Stored data entries:
--- START ---

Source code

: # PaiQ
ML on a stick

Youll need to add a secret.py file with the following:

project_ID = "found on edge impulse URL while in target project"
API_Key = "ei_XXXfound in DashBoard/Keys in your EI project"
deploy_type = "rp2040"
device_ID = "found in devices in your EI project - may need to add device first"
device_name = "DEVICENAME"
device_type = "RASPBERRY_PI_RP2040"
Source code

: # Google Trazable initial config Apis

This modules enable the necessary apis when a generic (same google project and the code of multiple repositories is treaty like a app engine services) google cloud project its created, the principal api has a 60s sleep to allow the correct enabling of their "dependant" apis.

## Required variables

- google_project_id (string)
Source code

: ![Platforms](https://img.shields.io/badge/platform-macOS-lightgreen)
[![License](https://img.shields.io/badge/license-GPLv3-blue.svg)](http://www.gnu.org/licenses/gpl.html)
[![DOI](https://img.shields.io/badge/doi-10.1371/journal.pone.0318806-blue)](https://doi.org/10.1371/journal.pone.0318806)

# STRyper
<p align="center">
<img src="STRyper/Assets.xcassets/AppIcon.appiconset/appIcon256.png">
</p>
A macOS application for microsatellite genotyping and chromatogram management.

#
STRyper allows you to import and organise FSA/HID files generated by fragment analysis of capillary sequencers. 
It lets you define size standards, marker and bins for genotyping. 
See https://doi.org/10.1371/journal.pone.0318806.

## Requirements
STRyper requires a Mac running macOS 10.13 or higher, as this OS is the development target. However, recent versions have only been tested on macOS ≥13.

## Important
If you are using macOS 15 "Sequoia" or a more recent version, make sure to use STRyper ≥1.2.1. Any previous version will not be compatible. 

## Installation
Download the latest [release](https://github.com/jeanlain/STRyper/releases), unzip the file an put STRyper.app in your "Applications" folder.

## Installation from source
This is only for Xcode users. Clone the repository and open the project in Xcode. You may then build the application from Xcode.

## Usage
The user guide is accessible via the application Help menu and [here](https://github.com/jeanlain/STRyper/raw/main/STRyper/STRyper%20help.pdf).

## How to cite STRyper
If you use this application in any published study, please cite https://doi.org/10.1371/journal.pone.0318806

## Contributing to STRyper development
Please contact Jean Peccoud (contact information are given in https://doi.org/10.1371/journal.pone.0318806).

--- END ---

REQUIRED WORK
Please give an exact copy of the lines above, beginning with the line containing "Youll need to" and running through the line containing "initial config Apis", and of no other lines.

WRITTEN SOLUTION
Youll need to add a secret.py file with the following:

project_ID = "found on edge impulse URL while in target project"
API_Key = "ei_XXXfound in DashBoard/Keys in your EI project"
deploy_type = "rp2040"
device_ID = "found in devices in your EI project - may need to add device first"
device_name = "DEVICENAME"
device_type = "RASPBERRY_PI_RP2040"
Source code

: # Google Trazable initial config Apis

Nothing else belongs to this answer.